Personal Information
- Skorton was born Nov. 22, 1949, in Milwaukee, Wis. His father, Sam, left what is now Belarus after the 1917 Bolshevik Revolution. Sam Skorton, a shoe store owner, moved his family to Los Angeles when David Skorton was 9.
- He began playing alto saxophone at age 9 and contemplated a career as a musician, but his father – who never finished high school himself – wanted his son to get a college education. Skorton entered UCLA but later transferred to Northwestern University to complete a major in psychology in 1970.
- In the course of his undergraduate studies, Skorton developed a deep interest in the sciences and philosophy that found its perfect expression in medicine. Skorton completed his medical degree at Northwestern in 1974 and returned to UCLA for his internship and residency and a cardiology fellowship in 1978-1979. During that time he became chief resident in the department of medicine.

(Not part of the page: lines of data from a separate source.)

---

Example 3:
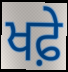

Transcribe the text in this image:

ਖਫ਼ੇ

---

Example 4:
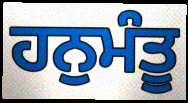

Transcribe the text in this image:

ਹਨੁਮੰਤੂ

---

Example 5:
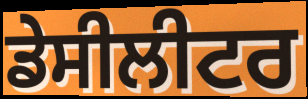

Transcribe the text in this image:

ਡੇਸੀਲੀਟਰ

- While at UCLA for his postgraduate work, Skorton worked with electrical engineers on a project to apply recently declassified remote-sensing technology from to medical imaging. This led to a lifelong interest in engineering as applied to imaging technology.

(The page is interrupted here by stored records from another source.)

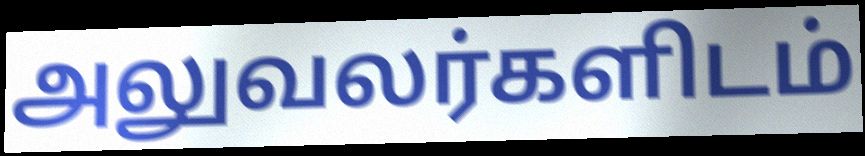
அலுவலர்களிடம்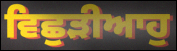
ਵਿਛੁੜੀਆਹੁ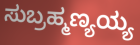
ಸುಬ್ರಹ್ಮಣ್ಯಯ್ಯ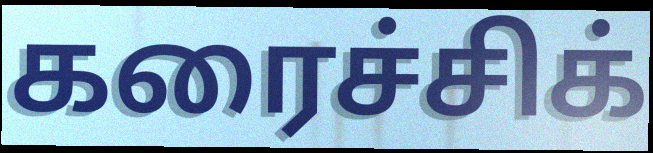
கரைச்சிக்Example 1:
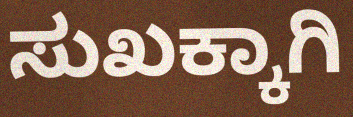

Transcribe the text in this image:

ಸುಖಕ್ಕಾಗಿ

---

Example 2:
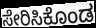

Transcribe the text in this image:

ಸೇರಿಸಿಕೊಂಡ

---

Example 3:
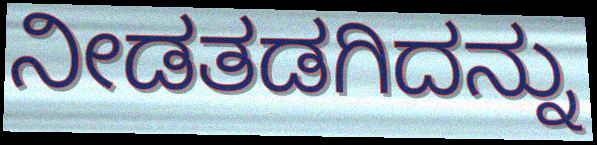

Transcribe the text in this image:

ನೀಡತಡಗಿದನ್ನು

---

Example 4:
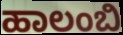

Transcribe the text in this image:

ಹಾಲಂಬಿ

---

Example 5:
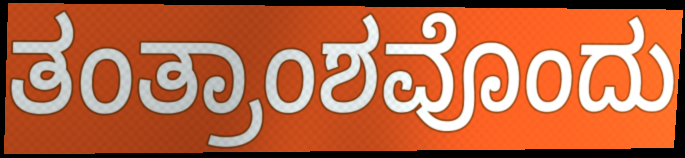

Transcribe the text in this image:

ತಂತ್ರಾಂಶವೊಂದುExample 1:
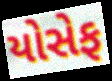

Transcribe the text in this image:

યોસેફ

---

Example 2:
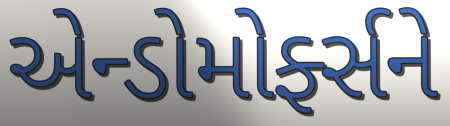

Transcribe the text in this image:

એન્ડોમોર્ફ્સને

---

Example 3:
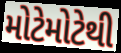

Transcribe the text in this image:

મોટેમોટેથી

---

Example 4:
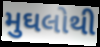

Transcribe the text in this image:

મુઘલોથી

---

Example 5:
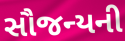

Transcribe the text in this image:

સૌજન્યની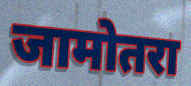
जामोतरा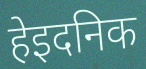
हेइदनिक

- Skorton was hired as assistant professor at the University of Iowa in 1981. He eventually achieved full professorships in the departments of internal medicine, electrical and computer engineering, and biomedical engineering.

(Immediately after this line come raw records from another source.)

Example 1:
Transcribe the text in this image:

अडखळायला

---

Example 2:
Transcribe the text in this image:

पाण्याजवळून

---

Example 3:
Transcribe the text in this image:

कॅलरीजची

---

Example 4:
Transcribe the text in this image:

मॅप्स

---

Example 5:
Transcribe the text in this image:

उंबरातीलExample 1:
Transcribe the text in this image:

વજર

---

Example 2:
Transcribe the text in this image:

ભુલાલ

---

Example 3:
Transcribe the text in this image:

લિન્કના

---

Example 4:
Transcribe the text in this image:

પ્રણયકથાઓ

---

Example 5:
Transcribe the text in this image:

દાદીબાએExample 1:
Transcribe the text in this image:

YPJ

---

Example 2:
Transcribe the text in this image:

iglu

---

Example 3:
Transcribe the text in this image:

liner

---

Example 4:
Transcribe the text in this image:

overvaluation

- Shortly after arriving at the University of Iowa, Skorton assumed the first in a series of administrative posts:
- Director, Cardiovascular Image Processing Laboratory, 1982-1996
- Director, Division of General Internal Medicine, 1986-1989
- Associate chairman for clinical programs, Department of Internal Medicine, 1989-1992
- Vice President for Research, 1992-2002
- Vice President for Research and External Relations, 2002-2003
- President, 2003-2006
- Skorton is married to researcher Robin L. Davisson, associate professor of anatomy and cell biology at the University of Iowa. Davisson’s research focuses on the basic mechanisms of function, control and signaling in the cardiovascular system in health and disease. Her investigations employ the interdisciplinary approach of “functional genomics,” a new endeavor at the interface of classical physiology and molecular genetics. She has published numerous original research and review articles and book chapters, and has given invited presentations throughout the United States as well as in South America, Europe and Asia.
- Skorton continues to play jazz saxophone and flute, and hosts a weekly Latin jazz radio program, As Night Falls, on KSUI-FM, the University of Iowa public radio station.